Und so singt Dev Hynes mit androgyner Stimme seine bittersüßen Songs im Disco-Style über NYC people und NYC Orte. In "Sutphin Boulevard" geht es etwa um einen jungen Typen, der sich in eine Drag Queen verwandelt und sich nachts aus dem Haus schleicht, um zu Parties zu gehen. Den Sutphin Boulevard gibt es auch wirklich in New York - im Stadtteil Queens.

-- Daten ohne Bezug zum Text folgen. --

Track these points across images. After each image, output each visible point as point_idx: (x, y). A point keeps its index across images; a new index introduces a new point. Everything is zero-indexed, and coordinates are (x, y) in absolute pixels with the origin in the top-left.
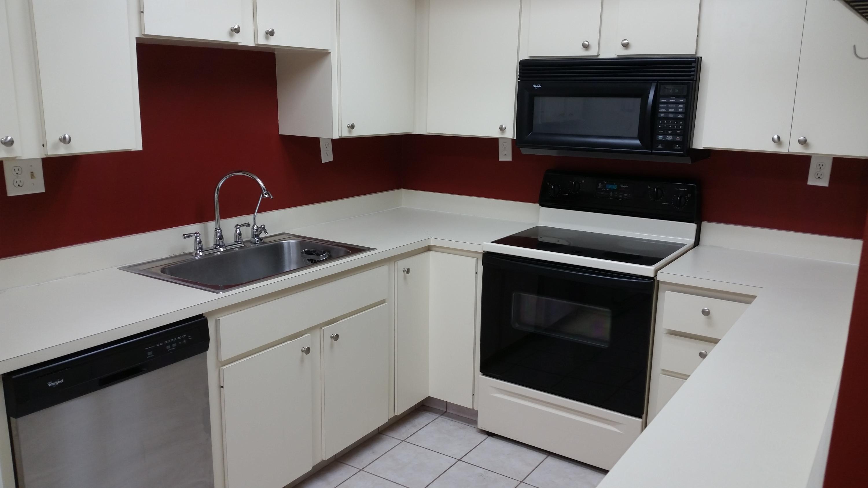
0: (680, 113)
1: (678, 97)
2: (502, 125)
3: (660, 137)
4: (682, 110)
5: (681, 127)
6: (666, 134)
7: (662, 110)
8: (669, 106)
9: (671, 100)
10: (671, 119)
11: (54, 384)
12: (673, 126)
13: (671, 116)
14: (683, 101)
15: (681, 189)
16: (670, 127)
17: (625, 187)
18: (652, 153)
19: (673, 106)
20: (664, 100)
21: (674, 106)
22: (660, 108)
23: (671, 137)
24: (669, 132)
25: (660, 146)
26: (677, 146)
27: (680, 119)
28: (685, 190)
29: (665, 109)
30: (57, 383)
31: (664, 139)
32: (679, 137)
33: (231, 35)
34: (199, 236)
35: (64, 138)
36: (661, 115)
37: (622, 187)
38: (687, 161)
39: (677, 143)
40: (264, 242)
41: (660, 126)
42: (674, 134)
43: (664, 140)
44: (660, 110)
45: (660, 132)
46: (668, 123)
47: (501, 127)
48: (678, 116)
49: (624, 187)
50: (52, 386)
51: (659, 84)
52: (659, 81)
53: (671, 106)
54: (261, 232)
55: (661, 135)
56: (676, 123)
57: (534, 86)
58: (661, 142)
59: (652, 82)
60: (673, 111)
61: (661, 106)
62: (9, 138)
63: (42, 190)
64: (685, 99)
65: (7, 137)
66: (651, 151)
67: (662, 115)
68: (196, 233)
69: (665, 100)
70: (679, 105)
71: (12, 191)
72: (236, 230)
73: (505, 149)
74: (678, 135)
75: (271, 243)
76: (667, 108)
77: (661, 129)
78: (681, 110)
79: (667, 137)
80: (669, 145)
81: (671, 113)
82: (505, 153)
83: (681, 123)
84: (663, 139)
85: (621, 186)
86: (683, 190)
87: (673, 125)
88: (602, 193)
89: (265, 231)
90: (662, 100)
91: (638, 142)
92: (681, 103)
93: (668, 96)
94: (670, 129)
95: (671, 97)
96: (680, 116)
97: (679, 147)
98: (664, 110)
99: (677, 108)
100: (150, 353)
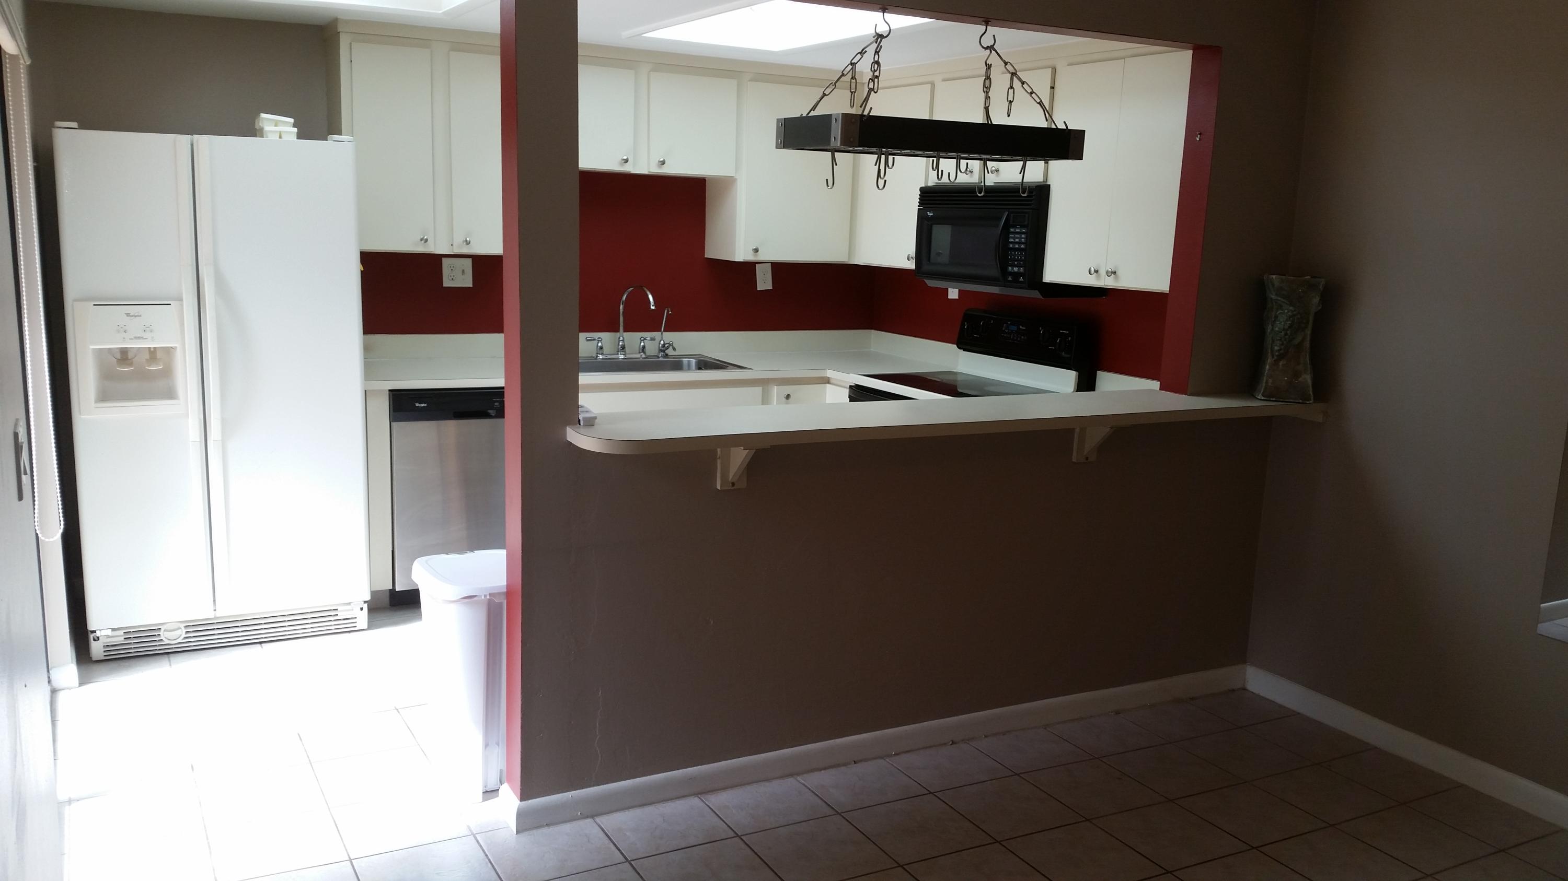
0: (1023, 243)
1: (1022, 226)
3: (1010, 269)
5: (1023, 258)
6: (1013, 266)
7: (1010, 241)
9: (1017, 230)
10: (1017, 249)
11: (420, 405)
12: (1018, 257)
13: (1017, 246)
16: (1016, 257)
18: (1005, 286)
21: (1019, 236)
22: (1009, 238)
23: (1017, 268)
24: (1016, 264)
25: (1010, 278)
26: (1021, 278)
27: (1023, 249)
29: (1013, 239)
30: (422, 405)
31: (1012, 271)
32: (1022, 269)
33: (621, 165)
34: (601, 341)
35: (466, 241)
36: (1010, 245)
38: (1035, 294)
39: (1021, 274)
40: (667, 355)
41: (1010, 257)
42: (1019, 266)
45: (1010, 263)
46: (1015, 253)
47: (907, 256)
48: (1021, 247)
50: (418, 406)
51: (1009, 213)
52: (1010, 210)
53: (1017, 236)
54: (668, 348)
55: (1010, 266)
56: (1020, 253)
57: (928, 213)
58: (1011, 273)
59: (1005, 211)
60: (1018, 241)
61: (1010, 235)
62: (426, 237)
63: (469, 284)
64: (1026, 229)
65: (424, 236)
66: (1004, 283)
68: (599, 338)
69: (1013, 230)
70: (1023, 236)
71: (447, 283)
72: (641, 343)
75: (674, 358)
77: (1010, 260)
78: (1023, 240)
80: (1016, 277)
81: (1017, 243)
83: (1023, 253)
85: (1021, 327)
86: (1066, 332)
87: (1018, 255)
88: (1005, 335)
89: (674, 349)
90: (1011, 230)
92: (1023, 233)
94: (1016, 260)
95: (1017, 227)
96: (1023, 246)
98: (1012, 241)
99: (1021, 238)
100: (496, 404)
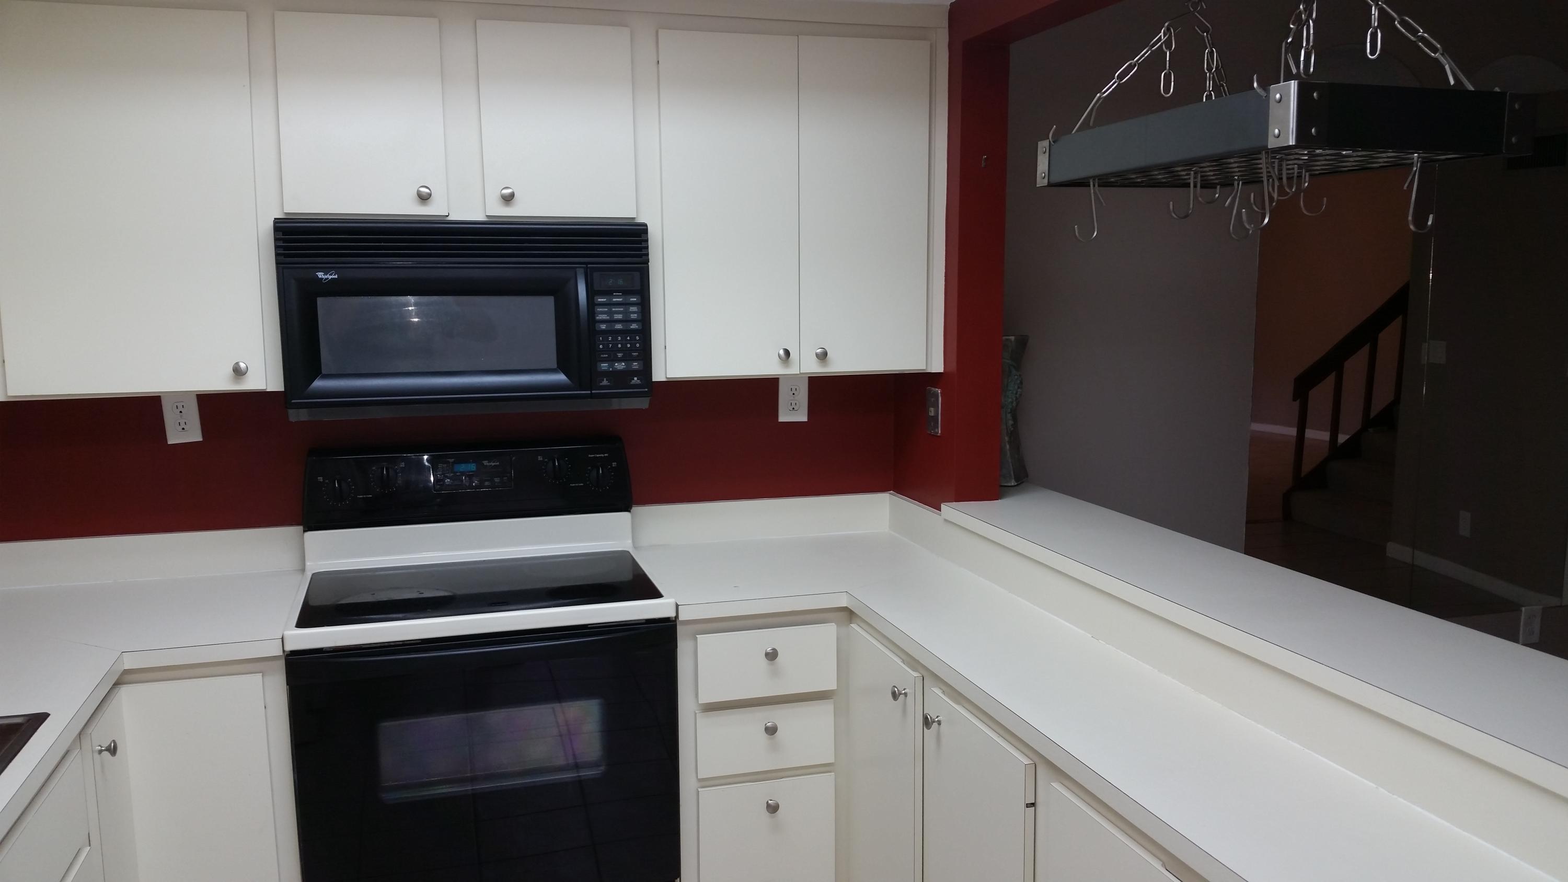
0: (634, 321)
1: (626, 293)
2: (237, 363)
3: (604, 366)
4: (636, 315)
5: (638, 345)
6: (613, 360)
7: (601, 318)
8: (614, 309)
9: (614, 300)
10: (618, 332)
12: (624, 345)
13: (619, 326)
14: (635, 299)
15: (598, 456)
16: (620, 346)
17: (493, 464)
18: (592, 396)
19: (620, 309)
20: (602, 300)
21: (622, 309)
22: (596, 315)
23: (624, 364)
24: (619, 356)
25: (605, 382)
26: (636, 379)
27: (635, 332)
28: (605, 455)
29: (606, 316)
31: (611, 369)
32: (636, 364)
36: (601, 325)
37: (486, 465)
39: (635, 373)
41: (601, 346)
42: (627, 359)
43: (611, 371)
44: (598, 318)
45: (602, 356)
46: (615, 339)
47: (236, 368)
48: (631, 327)
49: (491, 465)
51: (588, 270)
52: (589, 266)
53: (617, 309)
55: (604, 361)
56: (628, 338)
58: (606, 374)
59: (576, 268)
60: (621, 317)
61: (598, 309)
64: (639, 297)
66: (589, 392)
67: (603, 327)
69: (605, 300)
70: (631, 308)
73: (181, 416)
74: (635, 360)
76: (610, 313)
77: (602, 351)
78: (634, 316)
79: (616, 364)
80: (620, 378)
81: (619, 321)
82: (183, 426)
83: (638, 338)
84: (609, 368)
86: (603, 455)
87: (624, 342)
90: (599, 300)
91: (561, 377)
92: (633, 304)
93: (608, 293)
94: (620, 350)
95: (614, 294)
96: (634, 326)
97: (638, 381)
98: (604, 317)
99: (626, 313)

Ein realer Ort mit fiktiver Handlung, ersonnen von Dev Hynes.
"Most of the songs are about yearning, wanting something better, escapism."
Und haben die Songs von Blood Orange dann auch ein Happy End? Oder ist der "Sutphin Boulevard" letztlich ein "boulevard of broken dreams"? Wo Dev Hynes doch, wenn es hart auf hart geht, ein grundoptimistischer Mensch ist?
Ja, die meisten der Blood Orange Songs haben ein Happy End.
Thanx, Dev.
P.S.:
Ein Name soll nicht unerwähnt bleiben als eine der Inspirationsquellen für das Blood-Orange-Album: Arthur Russell. Der New Yorker ("A Little Lost", "Let´s Go Swimmming"), der aus dem US-Mittelwesten gekommen war, via San Francisco, mit seinem Cello. Er prägte die New Yorker Underground- Discoszene mit, mit Songs "die so persönlich waren, dass er in ihnen verschwand", wie die New Yorker Village Voice einmal schrieb über diesen lange Zeit unsung hero, der Anfang der 1990er Jahre an den Folgen der Immunschwächekrankheit Aids starb.
Und noch ein paar Namen, die sich empfehlen, um das musikalische Universum von Dev Hynes besser fühlen zu können: FR David. Ja, genau der FR David. Jener französische Sänger mit dem 1982er Hit "Words". A Flock Of Seagulls, Chris Isaak, Yellow Magic Orchestra.